Psychology Units (Graded)
Biology Units (Graded)
The main theme in this unit is to develop an understanding of the hormone system and the endocrine glands. You will be looking at the principles behind homeostasis and feedback mechanisms involved in as blood sugar control. You will also look at the actions of hormones and the understandings of molecular processes in steroid and peptide action. You will be illustrating and giving accounts of the endocrine system and identifying the specific organs associated with the system. There will be an opportunity to discuss the medical use of synthetic hormones such as HRT.
Here you will be given the opportunity to explore the components and function of a balanced diet. You will be directed towards looking at what happens when there are deficiencies of a particular nutrient and you will be given the opportunity to identify common forms of malnutrition. Whilst collecting your evidence you will be explore the Alimentary Canal, identifying and locating the structure and function of the Digestive System and the processes involved in the digestive process.
The skeletal system is the primary focus of attention in this unit where you will be given the opportunity to understand the function and structure of the skeletal system, the different joints and movement possibilities relating to joints. You will locate the regions of the spine and identify a number of bones in the human body. You will explore the muscle fibre action in detail and the mechanism involved in sliding filament theory.

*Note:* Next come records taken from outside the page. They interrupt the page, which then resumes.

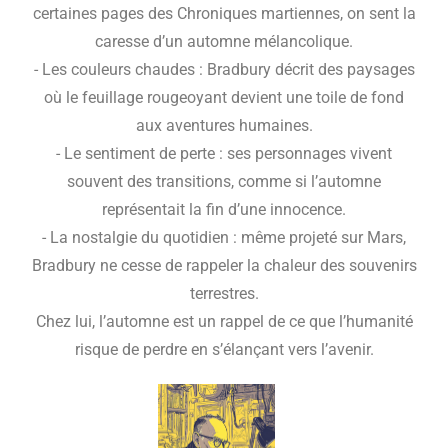
certaines pages des Chroniques martiennes, on sent la
caresse d’un automne mélancolique.
- Les couleurs chaudes : Bradbury décrit des paysages
où le feuillage rougeoyant devient une toile de fond
aux aventures humaines.
- Le sentiment de perte : ses personnages vivent
souvent des transitions, comme si l’automne
représentait la fin d’une innocence.
- La nostalgie du quotidien : même projeté sur Mars,
Bradbury ne cesse de rappeler la chaleur des souvenirs
terrestres.
Chez lui, l’automne est un rappel de ce que l’humanité
risque de perdre en s’élançant vers l’avenir.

This introduces the basic structure and function of the nervous system including the peripheral nervous system the autonomic nervous system and it’s subdivisions. You will also be given the opportunity expand upon your research and look at the nature of nerve impulses and the importance of action potential and the myelin sheath. You will also look at the principles of synaptic transmission, the direction of transmission and the effects of synaptic inhibition.

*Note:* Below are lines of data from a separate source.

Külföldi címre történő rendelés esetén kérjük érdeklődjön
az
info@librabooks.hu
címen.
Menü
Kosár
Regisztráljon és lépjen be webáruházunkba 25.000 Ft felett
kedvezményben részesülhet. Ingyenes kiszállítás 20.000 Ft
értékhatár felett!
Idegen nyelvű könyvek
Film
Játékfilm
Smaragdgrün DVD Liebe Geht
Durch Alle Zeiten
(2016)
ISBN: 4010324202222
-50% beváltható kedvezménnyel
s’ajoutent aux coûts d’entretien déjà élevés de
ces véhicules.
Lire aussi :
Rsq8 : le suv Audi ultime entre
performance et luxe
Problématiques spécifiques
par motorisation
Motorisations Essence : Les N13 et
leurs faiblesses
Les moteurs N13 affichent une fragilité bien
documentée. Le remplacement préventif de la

This looks into the organisation and structure of the body considering tissue types and DNA. You will study the various blood components, the roles and relate this to the circulatory system as a whole. You will cover the blood flow within them, the dynamics of the heart in relation to the needs of the body as well as the differences between plasma and tissue fluid.
This unit looks at homeostasis and the kidney as a homeostatic organ. You will be researching the kidney’s role in the balance of water, salt and pH and the effects of the environment on a cellular level. There will be an opportunity to give a detailed account of the kidney and illustrate its function in relation to the body. Kidney replacement is also a topical area. Malfunction diagnosis is a key consideration and point of investigation.
Chemistry Units (Graded)
Doctors, whether in primary care or as specialists prescribe drugs and medicines every day. Other Health Professionals e.g. Nurse Practitioners, Paramedics, Radiographers can also undergo specialist training to be supplementary prescribers.

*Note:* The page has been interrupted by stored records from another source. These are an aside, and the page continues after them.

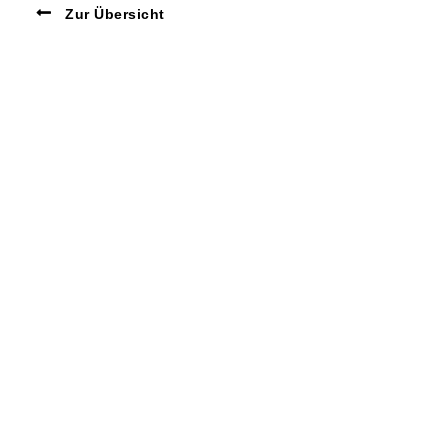
Zur Übersicht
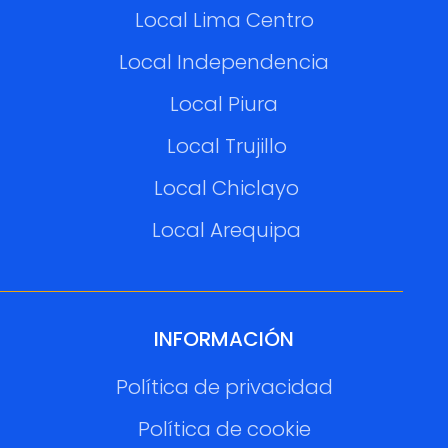
Local Lima Centro
Local Independencia
Local Piura
Local Trujillo
Local Chiclayo
Local Arequipa
INFORMACIÓN
Política de privacidad
Política de cookie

This unit will introduce you to the chemistry behind drugs and medicines and enable you to understand the effects of medicines and drugs on the functioning of the body. How drugs function is an important part, not only in the design of new drugs, but in the diagnostic testing of bodily fluids for the presence of drugs. To combat resistance to e.g. bacterial invasion or find new treatments for diseases, new drugs are constantly being developed, tested, trialled and released and sometimes things go wrong. Isomerism in drug action is covered here and linked to the Thalidomide tragedy. Computers are widely used in the design process of new drugs. The concept of computer aided drug design and a compound library are covered in this unit.